Taking this cue from Epictetus, Roman Emperor Marcus Aurelius (161-180 A.D.), an avowed Stoic, developed the concept of “sympatheia” (or interconnectedness), the idea that “all things are mutually woven together and therefore have an affinity for each other.”

Now, how can we relate this Stoic concept of “interconnectedness” to somehow alleviate the agony of our times – whence, we tend to think only of ourselves and how we can survive?

Well, it’s important to remember that we and the whole world are all in this together (conspiracy theories or otherwise) – and therefore we can also get through this together. In a sense, our current global predicament is but an opportunity for us to rise above our parochial selves and recognize our common or shared humanity, and thus find ways to thrive (not just survive) supposedly through solidarity and cooperation.

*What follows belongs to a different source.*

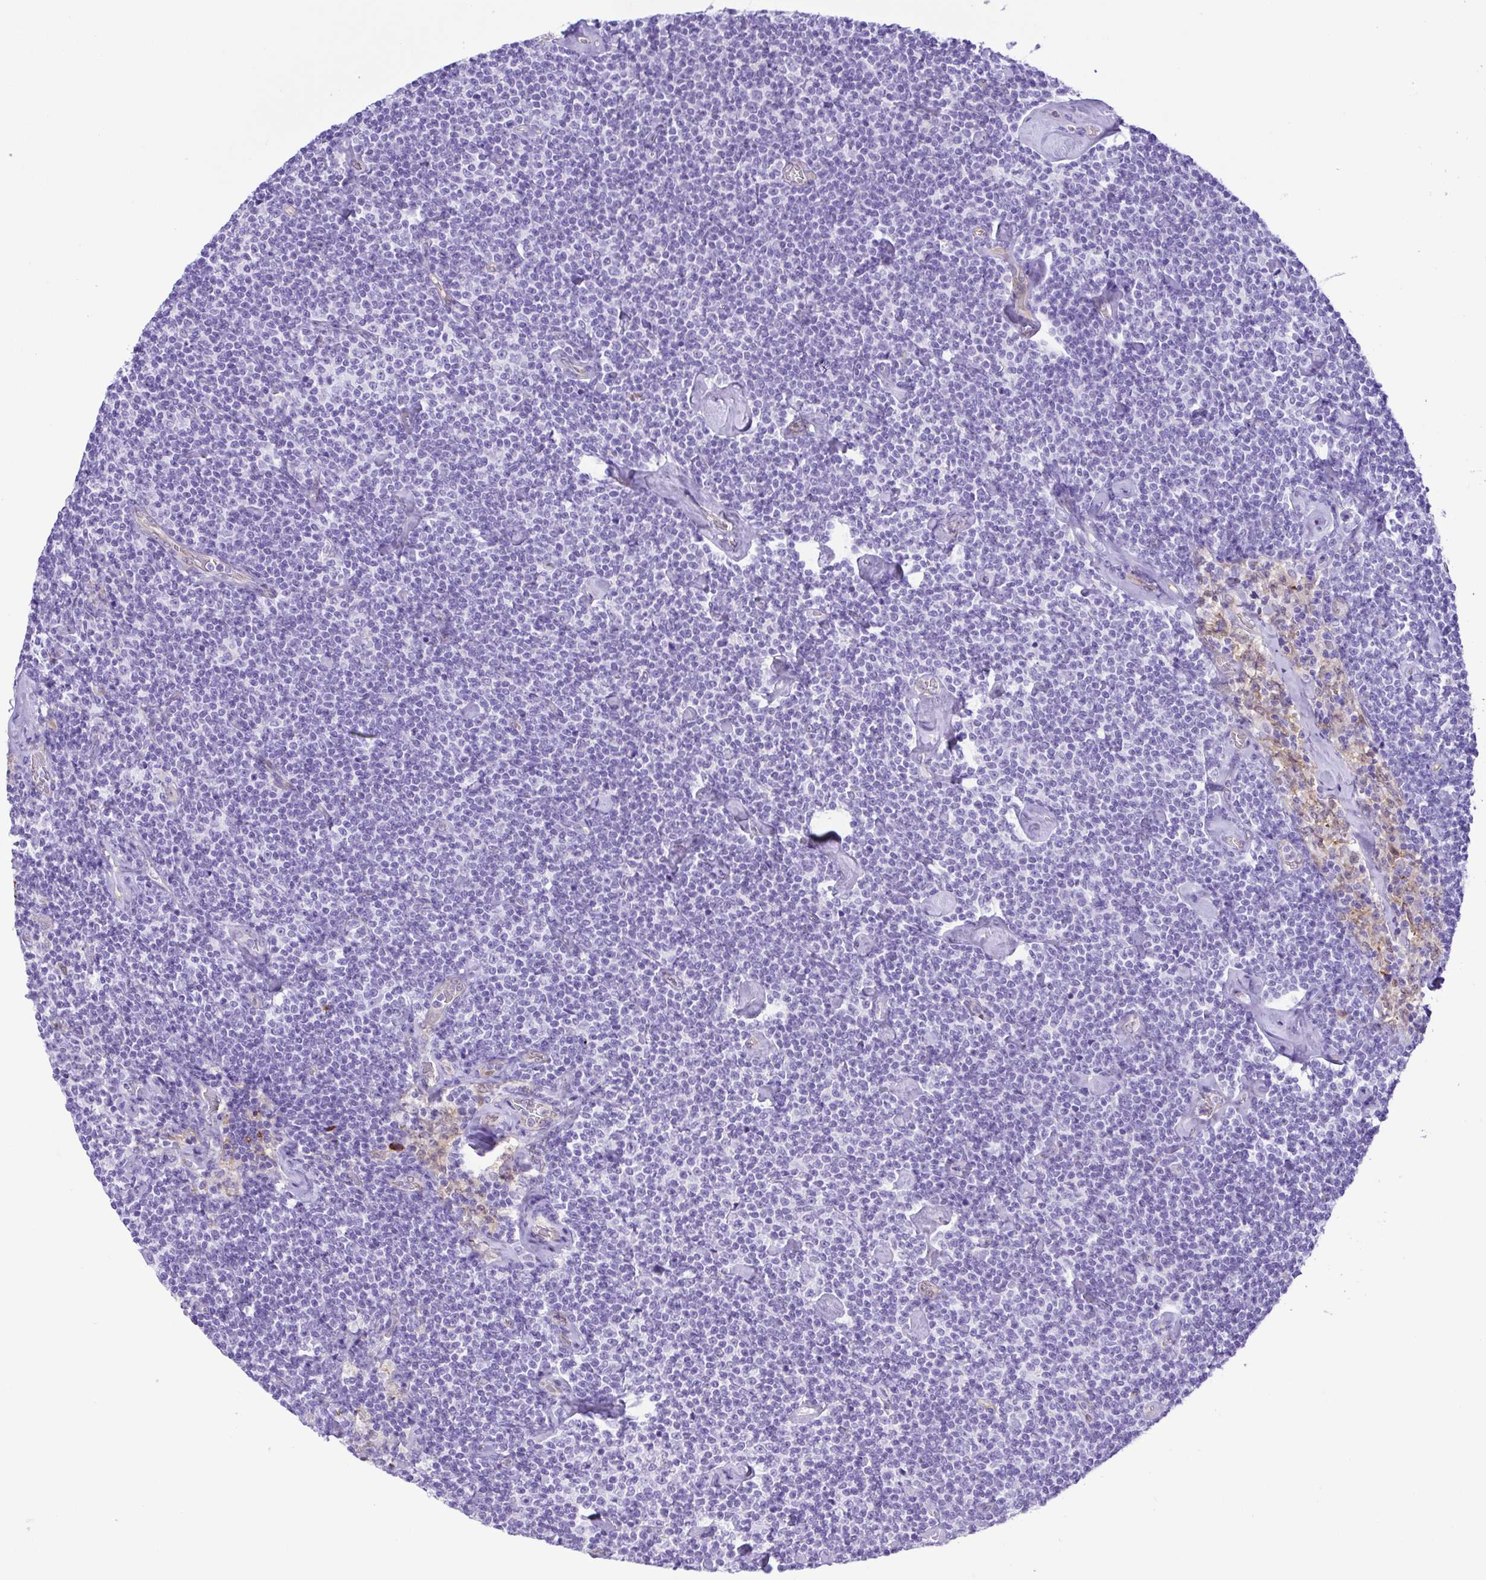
{"staining": {"intensity": "negative", "quantity": "none", "location": "none"}, "tissue": "lymphoma", "cell_type": "Tumor cells", "image_type": "cancer", "snomed": [{"axis": "morphology", "description": "Malignant lymphoma, non-Hodgkin's type, Low grade"}, {"axis": "topography", "description": "Lymph node"}], "caption": "High magnification brightfield microscopy of low-grade malignant lymphoma, non-Hodgkin's type stained with DAB (brown) and counterstained with hematoxylin (blue): tumor cells show no significant expression.", "gene": "GPR17", "patient": {"sex": "male", "age": 81}}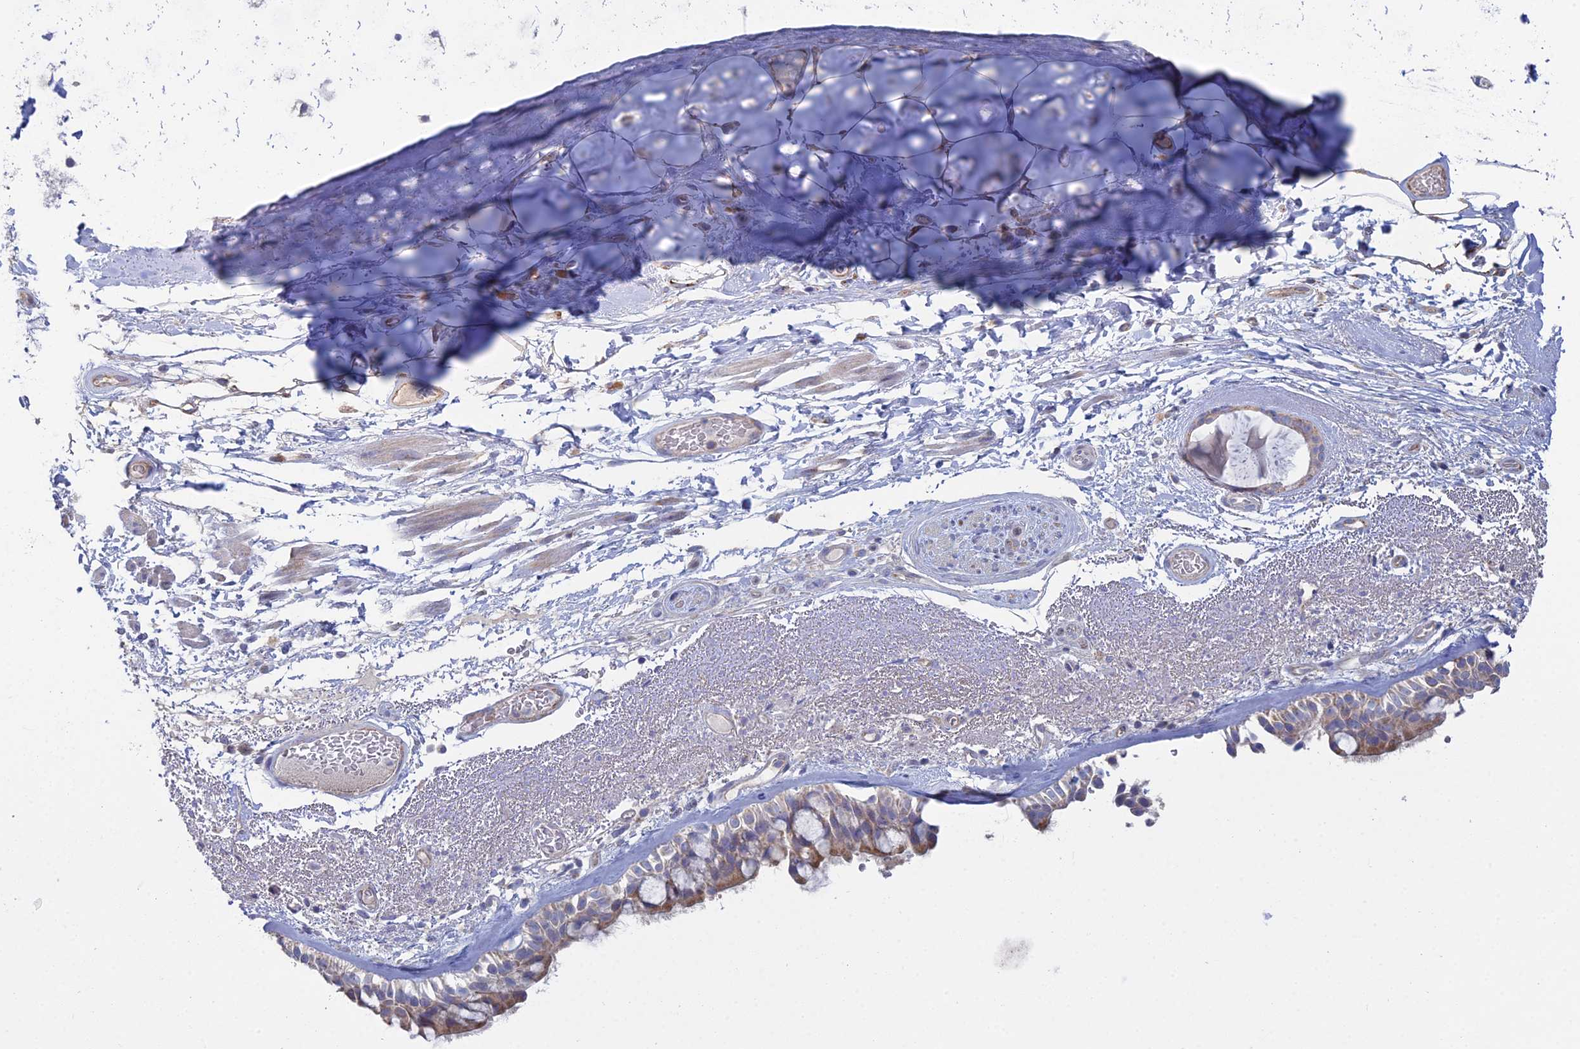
{"staining": {"intensity": "moderate", "quantity": "<25%", "location": "cytoplasmic/membranous"}, "tissue": "bronchus", "cell_type": "Respiratory epithelial cells", "image_type": "normal", "snomed": [{"axis": "morphology", "description": "Normal tissue, NOS"}, {"axis": "morphology", "description": "Squamous cell carcinoma, NOS"}, {"axis": "topography", "description": "Lymph node"}, {"axis": "topography", "description": "Bronchus"}, {"axis": "topography", "description": "Lung"}], "caption": "Benign bronchus displays moderate cytoplasmic/membranous expression in approximately <25% of respiratory epithelial cells, visualized by immunohistochemistry.", "gene": "ARL16", "patient": {"sex": "male", "age": 66}}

Friedrich Nietzsche (1844-1900): Suffering is meaningful

Nietzsche, a German existentialist philosopher, whose life has been largely plagued with health problems, posited that humans suffer for a reason. If life has to be meaningful, this meaning can only be derived from suffering: “Man, the bravest of animals and the one most accustomed to suffering, does not repudiate suffering as such; he desires it, he even seeks it out, provided he is shown a meaning for it, a purpose of suffering.”

What is the ultimate value or meaning of suffering? For Nietzsche, suffering can propel man to achieve “greatness”, to become a “higher man” or “superman” (Ubermensch) – an ideal and powerful being, one who has overcome all his inner fears, weaknesses, and deficiencies, and thus who soars above all others.

So, from Nietzschean perspective, we can try to understand or deduce the meaningfulness (or indicators of “good things”) of our wrenching pandemic times and thus attain our “greatness”, albeit warts and all.

Viktor Frankl (1905-1997): Little things are meaningful

Frankl, who spent three years witnessing the horrible atrocities at the concentration camps of Auschwitz and Dachau, wrote: “Man’s main concern is not to gain pleasure or to avoid pain but rather to see meaning in his life.”

In his all-time bestseller “Man’s Search For Meaning”, there’s an iconic scene where Frankl is engaged in hard labor by a railroad.

Thick snow is pounding the prisoners who are already barely-clothed, malnourished and utterly exhausted. Hours and hours go by, as Nazi officers beat several prisoners for working too slowly, including Frankl.

In such moment of extreme suffering, Frankl begins to daydream about his wife. It wasn’t the major moments in their relationship he thought of.

It was the little things: her smile, the way her hair fell to her shoulders, her laugh.

All of those traits, while they were appreciated and admired in those moments, provided Frankl with the will to continue living despite his desolation.

Now, to our present lingering pandemic agony. In such time of crisis, of lack, of uncertainty, we are sometimes engrossed on stressing what we don’t have or what we have lost, rather than what we still have.

Perhaps so, like Frankl who found positive meaning from “little things” in his incarceration, we can draw out snippets of inspiration or meaning from our difficult times: being grateful for our enduring health, for spending time with our family, for embracing each day as a gift, and by counting more of our big “little things” or blessings.

There’s a Chinese saying, “gan en mei yi tian” (be thankful every day). No denying, these days, waking up fresh each morning from bed, being able to breathe and have our morning coffee are already great things to be thankful for.

Oh, on admittedly nostalgic note, how I miss our waking up moments back in the seminary many years ago – whence once the rising bell is rung, an assigned seminarian loudly intones in falsetto, Benedicamus Domino (Let us bless the Lord)!, and to which we readily respond in unison, “Deo gratias (Thanks be to God)!”